There are a lot of movies in theaters right now trying to grab your attention, from big superhero spectacles to awards darlings. It's easy to get overwhelmed and when something like, say, a late-career Laurel and Hardy biopic comes along, you'd be forgiven for thinking it easy to dismiss, or at least put off.

But I'm here to tell you not to sleep on "Stan & Ollie." It is simply terrific -- an understated but smartly told crowd-pleaser about the legendary comedy duo in their last act, with wonderful production value, a sharp and surprisingly poignant script and brilliant performances from John C. Reilly, as Oliver Hardy, and Steve Coogan, as Stan Laurel.

Directed by Jon S. Baird ("Filth") off a script from Jeff Pope ("Philomena"), "Stan & Ollie" focuses in on the two during a last-gasp musical hall tour of the United Kingdom in 1953, 16 years after their prime, when most of the world had assumed the two had long-since retired.

There is a brief introduction of them at their peak working with Hal Roach (played by Danny Huston). They're laughing about ex-wives and money and declaring that they'll never get married again, or, as Laurel says, he's just going to find a woman he doesn't like and buy her a house. But there's a sign of trouble to come. Laurel's contract with Roach is up, and he's taking a meeting at another studio, expecting (and hoping) that Hardy will come along.

▶ WHAT TO DO: Can you retype, word for word, the passage of the movie review that opens with "There are a" and closes with "as Stan Laurel."?

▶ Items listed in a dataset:
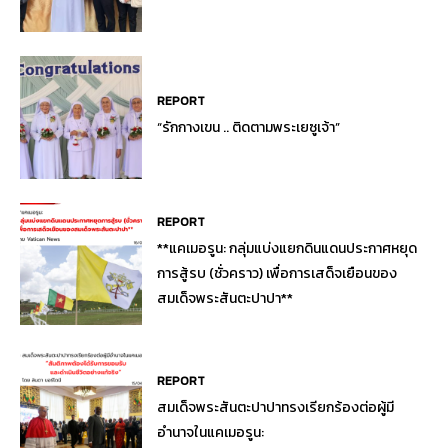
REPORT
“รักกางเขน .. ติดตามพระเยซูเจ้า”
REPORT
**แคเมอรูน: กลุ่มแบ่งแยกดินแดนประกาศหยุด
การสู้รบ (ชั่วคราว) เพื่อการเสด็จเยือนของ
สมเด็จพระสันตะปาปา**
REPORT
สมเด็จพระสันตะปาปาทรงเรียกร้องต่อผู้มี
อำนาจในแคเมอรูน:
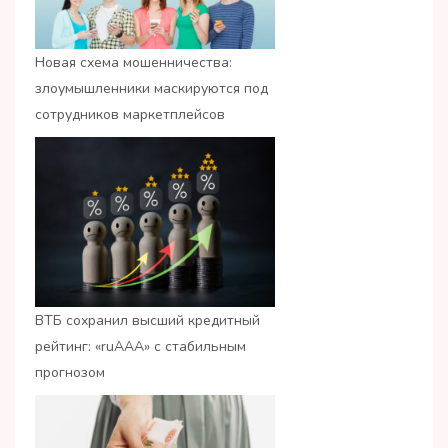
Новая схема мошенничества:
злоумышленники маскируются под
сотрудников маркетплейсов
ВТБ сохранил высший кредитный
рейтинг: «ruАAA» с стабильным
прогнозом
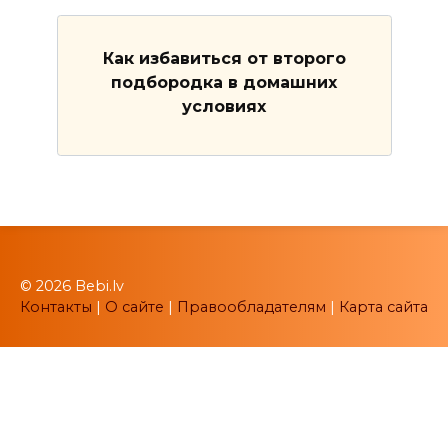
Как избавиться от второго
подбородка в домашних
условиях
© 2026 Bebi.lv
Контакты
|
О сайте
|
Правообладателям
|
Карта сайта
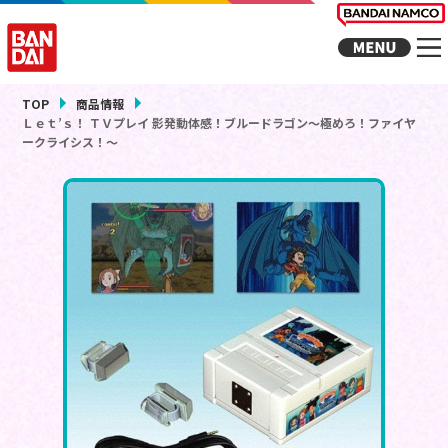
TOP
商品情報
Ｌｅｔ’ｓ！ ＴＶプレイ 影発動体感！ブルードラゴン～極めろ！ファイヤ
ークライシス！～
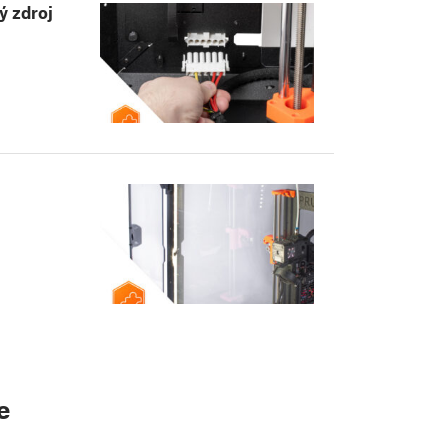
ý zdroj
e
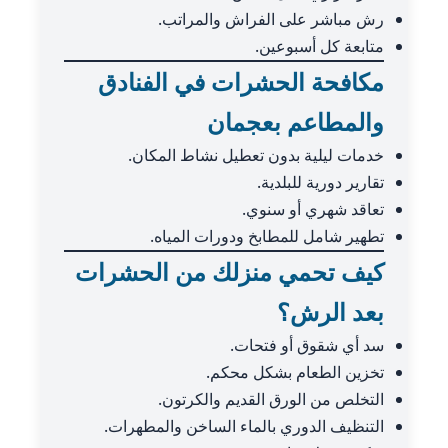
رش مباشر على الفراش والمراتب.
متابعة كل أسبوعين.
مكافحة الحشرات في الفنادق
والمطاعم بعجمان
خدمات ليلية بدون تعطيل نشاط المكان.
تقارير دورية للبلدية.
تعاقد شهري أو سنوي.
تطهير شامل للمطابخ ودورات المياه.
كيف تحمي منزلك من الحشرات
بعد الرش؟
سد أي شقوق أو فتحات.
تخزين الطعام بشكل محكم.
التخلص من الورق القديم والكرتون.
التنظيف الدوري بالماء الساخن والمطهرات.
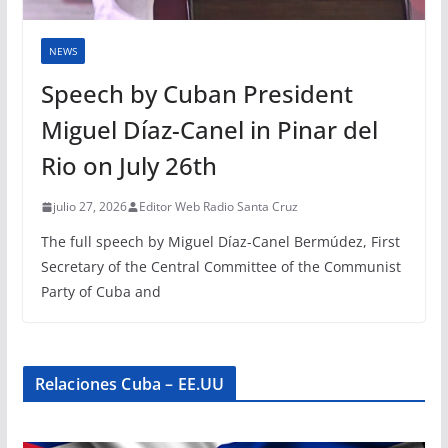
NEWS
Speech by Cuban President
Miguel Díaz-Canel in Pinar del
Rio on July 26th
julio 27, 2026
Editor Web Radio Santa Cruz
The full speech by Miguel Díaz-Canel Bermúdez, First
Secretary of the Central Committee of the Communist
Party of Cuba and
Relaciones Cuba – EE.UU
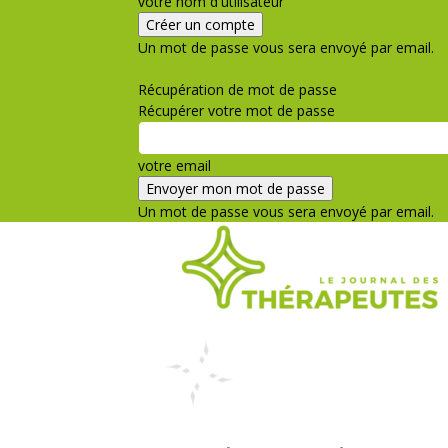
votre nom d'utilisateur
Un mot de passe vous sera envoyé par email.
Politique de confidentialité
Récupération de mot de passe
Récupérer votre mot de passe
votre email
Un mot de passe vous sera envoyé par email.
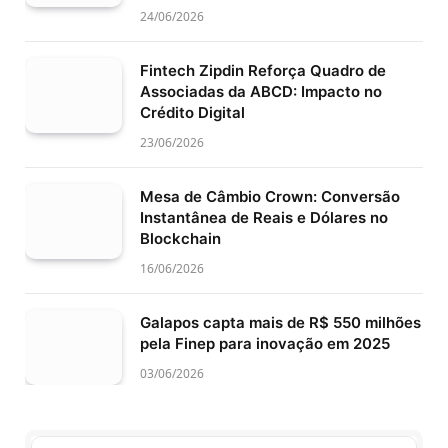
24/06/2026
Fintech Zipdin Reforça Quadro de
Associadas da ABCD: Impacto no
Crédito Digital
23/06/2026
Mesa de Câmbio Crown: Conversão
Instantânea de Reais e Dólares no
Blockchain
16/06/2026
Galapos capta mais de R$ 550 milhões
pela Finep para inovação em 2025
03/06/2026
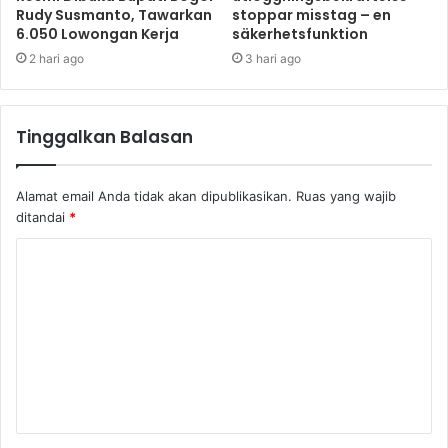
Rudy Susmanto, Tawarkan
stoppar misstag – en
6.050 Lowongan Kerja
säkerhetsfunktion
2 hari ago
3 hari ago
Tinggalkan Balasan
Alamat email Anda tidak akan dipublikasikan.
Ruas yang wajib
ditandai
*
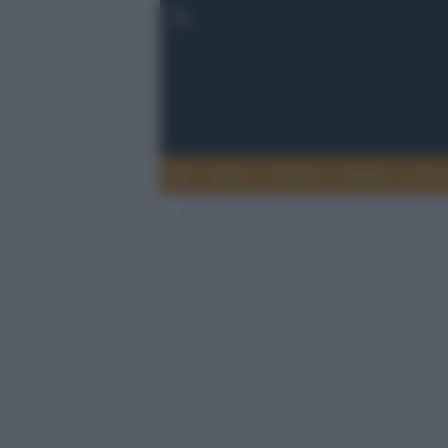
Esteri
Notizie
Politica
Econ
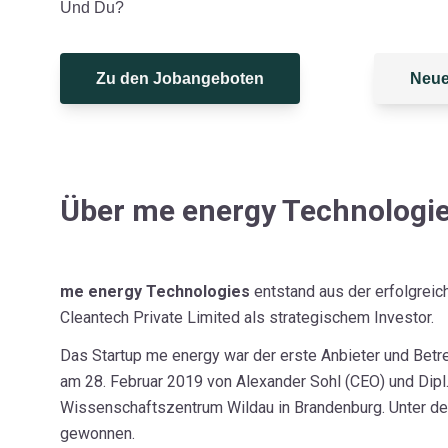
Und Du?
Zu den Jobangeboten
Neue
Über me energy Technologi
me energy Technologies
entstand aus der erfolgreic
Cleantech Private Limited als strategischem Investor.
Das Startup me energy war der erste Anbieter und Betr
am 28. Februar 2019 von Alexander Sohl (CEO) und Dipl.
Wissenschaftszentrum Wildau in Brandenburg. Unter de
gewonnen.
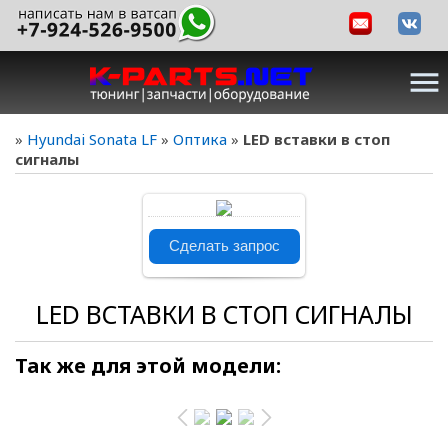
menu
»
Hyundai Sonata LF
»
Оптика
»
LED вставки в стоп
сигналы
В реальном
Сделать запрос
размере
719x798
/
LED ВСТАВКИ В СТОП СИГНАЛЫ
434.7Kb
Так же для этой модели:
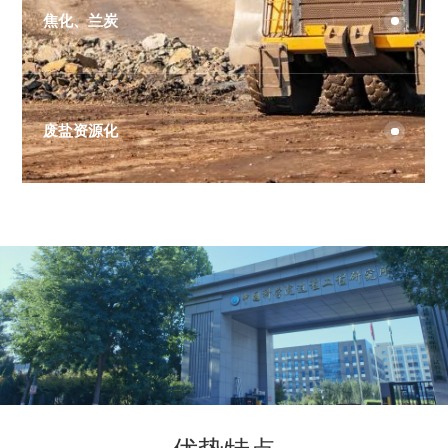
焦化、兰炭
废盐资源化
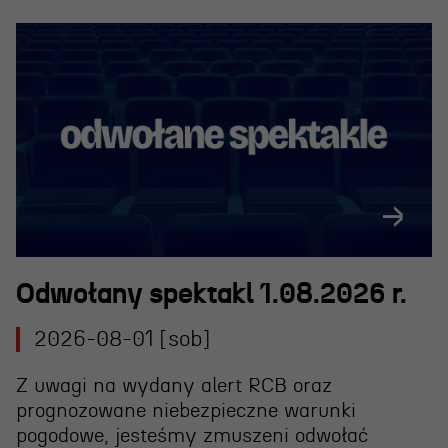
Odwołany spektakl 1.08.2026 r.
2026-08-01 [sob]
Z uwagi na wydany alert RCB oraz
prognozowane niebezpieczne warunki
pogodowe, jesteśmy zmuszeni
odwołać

▶ WRITTEN RESPONSE:
There are a lot of movies in theaters right now trying to grab your attention, from big superhero spectacles to awards darlings. It's easy to get overwhelmed and when something like, say, a late-career Laurel and Hardy biopic comes along, you'd be forgiven for thinking it easy to dismiss, or at least put off.

But I'm here to tell you not to sleep on "Stan & Ollie." It is simply terrific -- an understated but smartly told crowd-pleaser about the legendary comedy duo in their last act, with wonderful production value, a sharp and surprisingly poignant script and brilliant performances from John C. Reilly, as Oliver Hardy, and Steve Coogan, as Stan Laurel.